Discrepancy between TotalReturn for given period and TotalReturn for the same period calculated w...

...ith daily total returns

I am working on adjusting the prices for dividends and therefore need to calculate total return index for every given day. This is the function is wrote:

def get_ts_for_ric(ric):
    ric_tr = ek.get_data(ric, ["TR.TotalReturn.date","TR.TotalReturn.value"], parameters={"Frq": "D", "SDate": "2011-01-01", "EDate": "2020-12-31"})[0].set_index("Date").sort_index()
    for i in range(ric_tr.shape[0]):
        if i == 0:
            ric_tr.loc[ric_tr.index[i], 'tri'] = 1 + ric_tr['value'][i]/100
        else:
            ric_tr.loc[ric_tr.index[i], 'tri'] = ric_tr['tri'][i-1] * (1 + ric_tr['value'][i]/100)
    ric_close = ek.get_data(ric, ['TR.ClosePrice.Date', 'TR.ClosePrice.Value'], parameters={"Frq": "D", "SDate": "2011-01-01", "EDate": "2020-12-31"})[0].set_index("Date").sort_index().dropna()
    ric_ts = ric_tr.join(ric_close['Close Price'], how='inner')
    cp_to_tri = ric_ts['Close Price'][-1]/ric_ts['tri'][-1]
    ric_ts['adjusted'] = ric_ts['tri'] * cp_to_tri
    return ric_ts

When I use it for a RIC, for example:

get_ts_for_ric('PKN.WA')

I get the following last row as a result:

image

So that the total return index ('tri' column) indicates a Total Return for the period of 48,88%.

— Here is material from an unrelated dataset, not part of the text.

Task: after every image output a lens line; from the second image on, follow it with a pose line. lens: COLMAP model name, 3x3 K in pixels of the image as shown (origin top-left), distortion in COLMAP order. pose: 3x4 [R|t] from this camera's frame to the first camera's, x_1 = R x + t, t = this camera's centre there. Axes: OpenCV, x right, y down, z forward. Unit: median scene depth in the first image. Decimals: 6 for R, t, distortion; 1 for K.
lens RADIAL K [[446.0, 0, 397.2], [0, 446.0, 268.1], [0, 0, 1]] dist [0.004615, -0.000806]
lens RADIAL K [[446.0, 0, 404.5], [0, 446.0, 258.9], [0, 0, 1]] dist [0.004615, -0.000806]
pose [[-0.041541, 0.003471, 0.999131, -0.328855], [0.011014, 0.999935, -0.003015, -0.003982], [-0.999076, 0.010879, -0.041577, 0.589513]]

However when I try to get from the API the Total Return for this period directly:

ek.get_data('PKN.WA',['TR.TotalReturn'],{'SDate':'2011-01-01', 'EDate':'2020-12-31'})[0]

I get this:

image

So over 10 percentage points more than calculated from daily total returns.

Best Answer

  • Alex Putkov.1
    Alex Putkov.1 ✭✭✭✭✭
    Answer ✓

    For some reason daily timeseries of total returns for this stock contain duplicate rows for 28-Mar-2013 and 15-Apr-2013, which messes up your calculations. The figure returned by ek.get_data('PKN.WA',['TR.TotalReturn'],{'SDate':'2011-01-01', 'EDate':'2020-12-31'}) is correct, whereas your calculation from daily total returns is off, as it applies the return for 28-Mar-2013 and 15-Apr-2013 twice. I opened a ticket with Refinitiv Support on your behalf to look into why the timeseries of daily total returns contain duplicate rows. For your reference the case number is 09578725. Refinitiv Support will reach out to you with the results of their investigation. In the meantime you can easily workaround this issue by dropping duplicate rows from the dataframe before calculating cumulative returns.

    Update:

    Refinitiv Support advised that to retrieve daily timeseries of TR.TotalReturn one should use TR.TotalReturn.calcdate instead of TR.TotalReturn.date, as the latter may contain duplicate entries.